Plus Orange County California is now completely blue. Orange-friggin-county! Never thought I’d live to see that happen.
Orange County? ORANGE GODDAMNED COUNTY??? Blue???
They’re playing hockey in Hell!
See
http://tinyurl.com/y7y4efpp
While I vehemently disagree with your remarks, I also support ranked choice voting to encourage all citizens to vote and not just those who can stomach the “mainstream” candidates.
I also would like to see “No Candidate” listed on the ballots at least when there is only one choice. Here in Cook County Illinois we had a Soviet-style ballot in which Board President, Sheriff, Treasurer, Recorder of Deeds and County Clerk were unopposed. That’s a travesty of an election. In California, the jungle primary was the chosen answer. I much prefer “No candidate” with the winner having to get more votes than “No candidate”.
Looks like the gain is now probable D+39 thanks to Cisneros
There are so many needed reforms to American democracy that one hardly knows where to start. Its an Augean stable. Many (Blue) cities have already adopted rank choice voting as well. Was the adoption of the Maine rank choice a bipartisan effort? I read that the Repub loser here attempted to get a federal court to enjoin the ranked choice result. The court refused, but presumably the loser can now appeal that decision and see if Roberts’ Repubs will bite (this time).
Of course this is a superior system in that citizens are given more choices and outcomes more in line with citizen preferences. of course voting systems that operate more along these lines result in greater “satisfaction” with the nation’s government and democracy. Of course there are voting systems vastly superior to our antiquated sclerotic one.
But with the dominance of the “conservative” movement we can’t have nice things. One can cherry pick all one wants, but there is little doubt that reforms of democracy along these lines would almost certainly harm the prospects of a radical rightwing party and the reactionary movement that completely controls it.
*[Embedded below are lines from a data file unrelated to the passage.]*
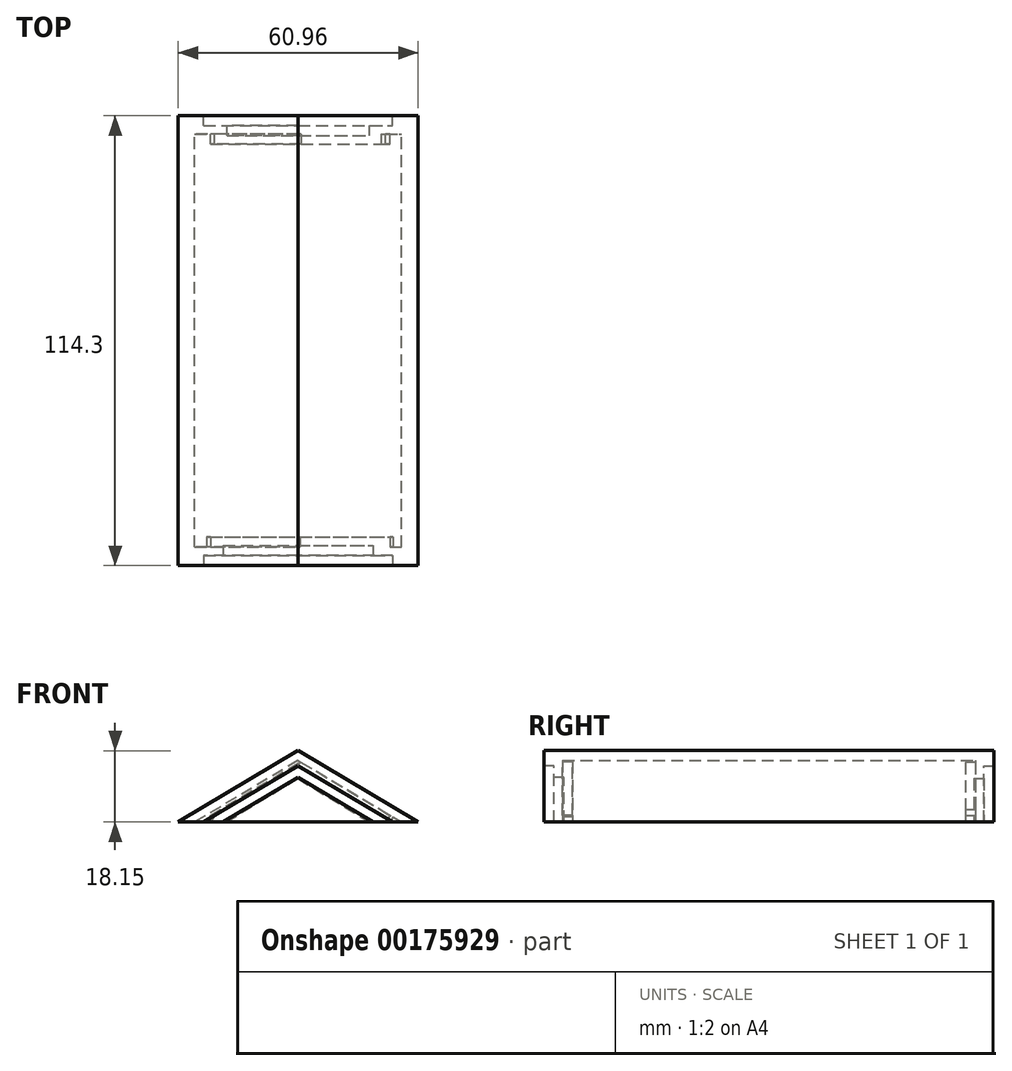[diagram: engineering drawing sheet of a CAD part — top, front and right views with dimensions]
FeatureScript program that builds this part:
annotation { "Feature Type Name" : "Feature", "Feature Type Description" : "" }
export const myFeature = defineFeature(function(context is Context, id is Id, definition is map)
    precondition{}
    {
        {
            var Q0;
            Q0=qCreatedBy(makeId("Front.planeOp"),FACE);
            var sketch = newSketch(context, id + "F0", { "sketchPlane" : qUnion([Q0])});
            skLineSegment(sketch, "E0", {"start": v(-30.48, 0) * mm, "end": v(30.48, 0) * mm});
            skLineSegment(sketch, "E1", {"start": v(30.48, 0) * mm, "end": v(0, 18.15) * mm});
            skLineSegment(sketch, "E2", {"start": v(0, 18.15) * mm, "end": v(-30.48, 0) * mm});
            skSolve(sketch);
        }
        {
            var Q0;
            Q0=makeQuery(id+"F0.imprint","IMPRINT",FACE,{"disambiguationData":[TD([[makeQuery(id+"F0.imprint","IMPRINT",EDGE,{"derivedFrom":sQuery(id+"F0.wireOp",EDGE,"E0")}),1.0]])]});
            extrude(context, id + "F1", {"entities" : qUnion([Q0]), "endBound" : BoundingType.SYMMETRIC, "depth" : 114.3 * mm});
        }
        {
            var Q0;
            Q0=makeQuery(id+"F1.opExtrude","CAP_FACE",FACE,{"disambiguationData":[OSD([sQuery(id+"F0.wireOp",EDGE,"E0"),sQuery(id+"F0.wireOp",EDGE,"E1"),sQuery(id+"F0.wireOp",EDGE,"E2")])],"isStart":false});
            var sketch = newSketch(context, id + "F2", { "sketchPlane" : qUnion([Q0])});
            skLineSegment(sketch, "E3", {"start": v(24.03, 0) * mm, "end": v(0, 14.3) * mm});
            skLineSegment(sketch, "E4", {"start": v(0, 14.3) * mm, "end": v(-24.03, 0) * mm});
            skLineSegment(sketch, "E5", {"start": v(-19.06, 0) * mm, "end": v(0, 11.35) * mm});
            skLineSegment(sketch, "E6", {"start": v(0, 11.35) * mm, "end": v(19.06, 0) * mm});
            skLineSegment(sketch, "E7", {"start": v(-19.06, 0) * mm, "end": v(0, 0) * mm});
            skLineSegment(sketch, "E8", {"start": v(0, 0) * mm, "end": v(19.06, 0) * mm});
            skLineSegment(sketch, "E9", {"start": v(-19.06, 0) * mm, "end": v(-24.03, 0) * mm});
            skLineSegment(sketch, "E10", {"start": v(19.06, 0) * mm, "end": v(24.03, 0) * mm});
            skSolve(sketch);
        }
        {
            var Q0;
            Q0=makeQuery(id+"F1.opExtrude","CAP_FACE",FACE,{"disambiguationData":[OSD([sQuery(id+"F0.wireOp",EDGE,"E0"),sQuery(id+"F0.wireOp",EDGE,"E1"),sQuery(id+"F0.wireOp",EDGE,"E2")])],"isStart":true});
            var sketch = newSketch(context, id + "F3", { "sketchPlane" : qUnion([Q0])});
            skLineSegment(sketch, "E11", {"start": v(0, 11.05) * mm, "end": v(-18.1, 0) * mm});
            skLineSegment(sketch, "E12", {"start": v(0, 11.05) * mm, "end": v(18.1, 0) * mm});
            skLineSegment(sketch, "E13", {"start": v(24, 0) * mm, "end": v(0, 14.34) * mm});
            skLineSegment(sketch, "E14", {"start": v(0, 14.34) * mm, "end": v(-24, 0) * mm});
            skLineSegment(sketch, "E15", {"start": v(-18.1, 0) * mm, "end": v(0, 0) * mm});
            skLineSegment(sketch, "E16", {"start": v(0, 0) * mm, "end": v(18.1, 0) * mm});
            skLineSegment(sketch, "E17", {"start": v(-24, 0) * mm, "end": v(-18.1, 0) * mm});
            skLineSegment(sketch, "E18", {"start": v(18.1, 0) * mm, "end": v(24, 0) * mm});
            skSolve(sketch);
        }
        {
            var Q0;
            Q0=makeQuery(id+"F2.imprint","IMPRINT",FACE,{"disambiguationData":[TD([[makeQuery(id+"F2.imprint","IMPRINT",EDGE,{"derivedFrom":sQuery(id+"F2.wireOp",EDGE,"E5")}),-1.0]])]});
            extrude(context, id + "F4", {"entities" : qUnion([Q0]), "operationType" : NewBodyOperationType.REMOVE, "oppositeDirection" : true, "depth" : 5.08 * mm});
        }
        {
            var Q0;
            Q0=makeQuery(id+"F2.imprint","IMPRINT",FACE,{"disambiguationData":[TD([[makeQuery(id+"F2.imprint","IMPRINT",EDGE,{"derivedFrom":sQuery(id+"F2.wireOp",EDGE,"E3")}),1.0]])]});
            extrude(context, id + "F5", {"entities" : qUnion([Q0]), "operationType" : NewBodyOperationType.REMOVE, "oppositeDirection" : true, "depth" : 2.54 * mm});
        }
        {
            var Q0;
            Q0=makeQuery(id+"F3.imprint","IMPRINT",FACE,{"disambiguationData":[TD([[makeQuery(id+"F3.imprint","IMPRINT",EDGE,{"derivedFrom":sQuery(id+"F3.wireOp",EDGE,"E11")}),1.0]])]});
            extrude(context, id + "F6", {"entities" : qUnion([Q0]), "operationType" : NewBodyOperationType.REMOVE, "oppositeDirection" : true, "depth" : 5.08 * mm});
        }
        {
            var Q0;
            Q0=makeQuery(id+"F3.imprint","IMPRINT",FACE,{"disambiguationData":[TD([[makeQuery(id+"F3.imprint","IMPRINT",EDGE,{"derivedFrom":sQuery(id+"F3.wireOp",EDGE,"E11")}),-1.0]])]});
            extrude(context, id + "F7", {"entities" : qUnion([Q0]), "operationType" : NewBodyOperationType.REMOVE, "oppositeDirection" : true, "depth" : 2.54 * mm});
        }
        {
            var Q0;
            Q0=makeQuery(id+"F1.opExtrude","SWEPT_FACE",FACE,{"disambiguationData":[OSD([sQuery(id+"F0.wireOp",EDGE,"E0")])]});
            shell(context, id + "F8", {"entities" : qUnion([Q0]), "thickness" : 2.16 * mm});
        }
        {
            var Q0;
            Q0=makeQuery(id+"F8.opShell","OFFSET_FACE",FACE,{"disambiguationData":[OSD([sQuery(id+"F2.wireOp",EDGE,"E6")])]});
            var Q1;
            Q1=makeQuery(id+"F8.opShell","OFFSET_FACE",FACE,{"disambiguationData":[OSD([sQuery(id+"F2.wireOp",EDGE,"E5")])]});
            var Q2;
            Q2=makeQuery(id+"F8.opShell","OFFSET_FACE",FACE,{"disambiguationData":[OSD([sQuery(id+"F3.wireOp",EDGE,"E12")])]});
            var Q3;
            Q3=makeQuery(id+"F8.opShell","OFFSET_FACE",FACE,{"disambiguationData":[OSD([sQuery(id+"F3.wireOp",EDGE,"E11")])]});
            extrude(context, id + "F9", {"entities" : qUnion([Q0, Q1, Q2, Q3]), "operationType" : NewBodyOperationType.ADD, "depth" : 2.03 * mm});
        }
    });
One doesn’t like to harp on the haplessness of the Dems as an opposition party, but the rhetoric of the national Dems is simply feeble and short sighted. WE should be labeling ourselves the party of election reform. Massive reform. Of reform of these outmoded, failed systems that continually produce an enormous amount of consternation and (now) tidal waves of post election litigation across every state.
There really is very little doubt that Repubs would (and do!) violently oppose any attempts at real election reform, as they now rely almost exclusively on erecting endless restrictions and obstacles to voting as well as anything that has been shown to produce greater citizen “satisfaction” in other countries. So make them have to constantly own the fact that they are the party of stagnation and citizen dissatisfaction. The Anti-democracy Party: that should be the label Repubs are branded with.
The same can be said for their (serial) democratically illegitimate prezes, and now their democratically illegitimate 5 man “conservative” majority running the Supreme Court. The narrative of (Repub) democratic illegitimacy and failure has to be built if one actually wants to be a party of democratic reform. And Rome wasn’t built in a day.
If you throw out at-large voting, that number dwindles to a handful…
https://www.fairvote.org/research_electoralsystemsus
. . . hate democracy because their actual program is consistently rejected by the majority, so functional democracy consigns them to permanent minority status. But they like power. They want their program enacted, even against the will of the majority. So they cheat. End of story.